■ **TEXT PROVIDED**:
4.2: Soft Robotics: Matter, Structure, and Intelligence

Organizers:

  • Daniel J. Preston, Rice University
  • Kaitlyn Becker, Massachusetts Institute of Technology
  • Jie Yin, North Carolina State University
  • Sheila Russo, Boston University
  • Vanessa Sanchez, Rice University
  • Wanliang Shan, Syracuse University

Description:

Soft robotics is a growing research area that attracts interest from the broad communities of materials, mechanics, sensors, robotics, dynamics, control, and computer science. Interdisciplinary work between these communities is creating soft and soft-rigid hybrid robots that are strategically compliant and adaptive when interacting with humans, obstacles, and challenging environments. 


Topics of interest:

This symposium invites research on mechanics, design, modeling, manufacturing, actuation, sensing, and control of soft robots made of different soft actuating materials and structures at all scales. The purpose is to showcase recent advances, identify and challenge the limits of soft systems, and provide a collective outlook for future directions. Examples of the topics include (but are not limited to):

  • Robotic matter: emerging soft actuating materials, e.g., silicones, hydrogels, liquid crystal polymers, shape memory polymers, magnetic elastomers, electro-active polymers, etc.

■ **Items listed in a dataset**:

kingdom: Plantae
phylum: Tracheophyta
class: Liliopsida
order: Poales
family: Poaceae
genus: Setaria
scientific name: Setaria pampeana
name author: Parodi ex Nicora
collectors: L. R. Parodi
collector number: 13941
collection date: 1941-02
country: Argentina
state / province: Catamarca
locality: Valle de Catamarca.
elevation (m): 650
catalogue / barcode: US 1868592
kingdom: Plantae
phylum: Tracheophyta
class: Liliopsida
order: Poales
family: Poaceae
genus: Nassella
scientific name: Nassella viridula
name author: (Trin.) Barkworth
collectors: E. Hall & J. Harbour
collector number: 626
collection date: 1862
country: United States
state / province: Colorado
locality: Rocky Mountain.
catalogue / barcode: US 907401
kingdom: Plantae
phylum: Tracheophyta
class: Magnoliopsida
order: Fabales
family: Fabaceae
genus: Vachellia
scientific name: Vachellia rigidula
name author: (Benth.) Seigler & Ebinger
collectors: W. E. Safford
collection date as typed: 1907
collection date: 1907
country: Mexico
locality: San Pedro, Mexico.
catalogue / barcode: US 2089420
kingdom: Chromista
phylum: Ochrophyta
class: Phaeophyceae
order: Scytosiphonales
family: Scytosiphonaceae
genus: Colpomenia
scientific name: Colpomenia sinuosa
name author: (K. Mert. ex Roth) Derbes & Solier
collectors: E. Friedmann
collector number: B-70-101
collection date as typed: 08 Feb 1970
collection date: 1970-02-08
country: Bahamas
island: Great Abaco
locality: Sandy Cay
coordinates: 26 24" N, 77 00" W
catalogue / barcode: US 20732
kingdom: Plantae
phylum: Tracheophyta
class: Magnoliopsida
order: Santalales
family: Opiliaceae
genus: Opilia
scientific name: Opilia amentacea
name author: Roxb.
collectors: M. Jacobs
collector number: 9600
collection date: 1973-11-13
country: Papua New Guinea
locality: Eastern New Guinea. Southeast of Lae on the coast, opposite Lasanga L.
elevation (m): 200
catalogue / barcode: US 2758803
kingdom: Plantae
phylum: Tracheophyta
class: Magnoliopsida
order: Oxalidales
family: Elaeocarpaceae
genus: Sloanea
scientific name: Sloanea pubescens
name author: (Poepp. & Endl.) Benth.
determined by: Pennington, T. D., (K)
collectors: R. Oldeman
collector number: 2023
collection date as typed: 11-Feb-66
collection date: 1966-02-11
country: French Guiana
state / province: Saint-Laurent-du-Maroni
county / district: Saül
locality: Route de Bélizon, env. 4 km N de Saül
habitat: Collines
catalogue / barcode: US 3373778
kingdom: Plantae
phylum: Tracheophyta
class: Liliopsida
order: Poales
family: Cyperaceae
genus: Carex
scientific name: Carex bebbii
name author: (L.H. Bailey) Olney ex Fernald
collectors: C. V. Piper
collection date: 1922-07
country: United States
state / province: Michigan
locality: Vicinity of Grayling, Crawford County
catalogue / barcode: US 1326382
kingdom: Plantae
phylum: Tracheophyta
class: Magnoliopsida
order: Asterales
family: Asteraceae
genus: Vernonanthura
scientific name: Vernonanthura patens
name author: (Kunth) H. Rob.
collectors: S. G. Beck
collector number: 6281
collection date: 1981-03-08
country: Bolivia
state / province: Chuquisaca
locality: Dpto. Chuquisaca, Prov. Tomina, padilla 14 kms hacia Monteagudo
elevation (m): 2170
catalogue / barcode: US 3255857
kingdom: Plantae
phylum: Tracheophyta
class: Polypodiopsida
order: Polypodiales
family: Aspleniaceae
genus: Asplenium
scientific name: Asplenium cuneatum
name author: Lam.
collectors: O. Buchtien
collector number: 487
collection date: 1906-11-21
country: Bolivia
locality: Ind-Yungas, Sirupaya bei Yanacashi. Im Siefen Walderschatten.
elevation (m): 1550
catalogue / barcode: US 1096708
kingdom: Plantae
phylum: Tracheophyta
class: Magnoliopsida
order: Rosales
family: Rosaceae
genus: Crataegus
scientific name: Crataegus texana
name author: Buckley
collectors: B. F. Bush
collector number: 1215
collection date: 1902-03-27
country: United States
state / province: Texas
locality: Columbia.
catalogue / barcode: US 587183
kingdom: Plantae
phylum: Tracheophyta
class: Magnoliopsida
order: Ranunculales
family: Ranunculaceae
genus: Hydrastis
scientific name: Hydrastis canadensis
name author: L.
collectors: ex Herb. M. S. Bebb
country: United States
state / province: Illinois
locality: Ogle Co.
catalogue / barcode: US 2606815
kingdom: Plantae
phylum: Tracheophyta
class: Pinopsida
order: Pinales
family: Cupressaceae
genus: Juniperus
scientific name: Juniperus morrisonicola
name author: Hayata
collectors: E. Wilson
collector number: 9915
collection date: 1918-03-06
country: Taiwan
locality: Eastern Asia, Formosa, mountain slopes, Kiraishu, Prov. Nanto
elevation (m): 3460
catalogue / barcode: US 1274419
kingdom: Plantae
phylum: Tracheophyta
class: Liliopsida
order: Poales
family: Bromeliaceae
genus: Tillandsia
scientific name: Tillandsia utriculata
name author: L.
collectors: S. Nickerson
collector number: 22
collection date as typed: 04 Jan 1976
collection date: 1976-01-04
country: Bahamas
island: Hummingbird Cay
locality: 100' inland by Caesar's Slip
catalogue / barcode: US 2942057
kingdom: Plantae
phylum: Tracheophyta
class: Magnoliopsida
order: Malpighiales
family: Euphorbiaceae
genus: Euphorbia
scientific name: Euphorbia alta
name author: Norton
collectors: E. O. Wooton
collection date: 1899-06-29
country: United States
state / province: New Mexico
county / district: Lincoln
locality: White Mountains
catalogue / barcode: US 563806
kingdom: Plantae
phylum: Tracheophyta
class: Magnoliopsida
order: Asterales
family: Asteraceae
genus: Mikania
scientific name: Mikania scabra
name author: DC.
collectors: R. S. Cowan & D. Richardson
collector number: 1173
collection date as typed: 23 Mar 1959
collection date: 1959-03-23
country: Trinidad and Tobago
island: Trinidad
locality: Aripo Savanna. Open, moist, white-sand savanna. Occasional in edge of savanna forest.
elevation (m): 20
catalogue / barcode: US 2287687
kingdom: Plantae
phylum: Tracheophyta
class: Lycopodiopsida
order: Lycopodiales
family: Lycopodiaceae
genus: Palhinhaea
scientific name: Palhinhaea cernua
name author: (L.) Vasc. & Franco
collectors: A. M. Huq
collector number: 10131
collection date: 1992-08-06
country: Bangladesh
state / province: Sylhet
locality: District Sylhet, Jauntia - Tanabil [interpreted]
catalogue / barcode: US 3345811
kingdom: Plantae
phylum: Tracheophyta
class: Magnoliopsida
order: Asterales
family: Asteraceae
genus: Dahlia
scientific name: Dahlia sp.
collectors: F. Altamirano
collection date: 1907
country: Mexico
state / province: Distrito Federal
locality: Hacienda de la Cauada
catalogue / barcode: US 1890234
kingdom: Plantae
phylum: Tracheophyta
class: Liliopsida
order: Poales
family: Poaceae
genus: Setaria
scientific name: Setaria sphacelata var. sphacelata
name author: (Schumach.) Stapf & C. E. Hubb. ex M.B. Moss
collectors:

■ **DIRECTIONS**:
a: In the soft robotics symposium description, which institution is Sheila Russo affiliated with?
b: Please list every soft actuating material the soft robotics symposium description names as an example under "Robotic matter."
c: Resume the soft robotics symposium description after its last sentence.

■ **RESPONSES TO THE EXERCISE**:
a: Boston University

b: Silicones, hydrogels, liquid crystal polymers, shape memory polymers, magnetic elastomers, and electro-active polymers.

c:
  • Robotic structures and manufacturing: novel structures, e.g., architected materials, origami/kirigami, bistable/multistable structures, tensegrity, composites, etc.
  • Robotic intelligence: physical intelligence and material intelligence for autonomy and intelligence through sensing, actuation, control, and machine learning.
  • Robotic functionalities: artificial muscles, actuators, locomotion (jumping, swimming, crawling), manipulation, mechanical computation, etc.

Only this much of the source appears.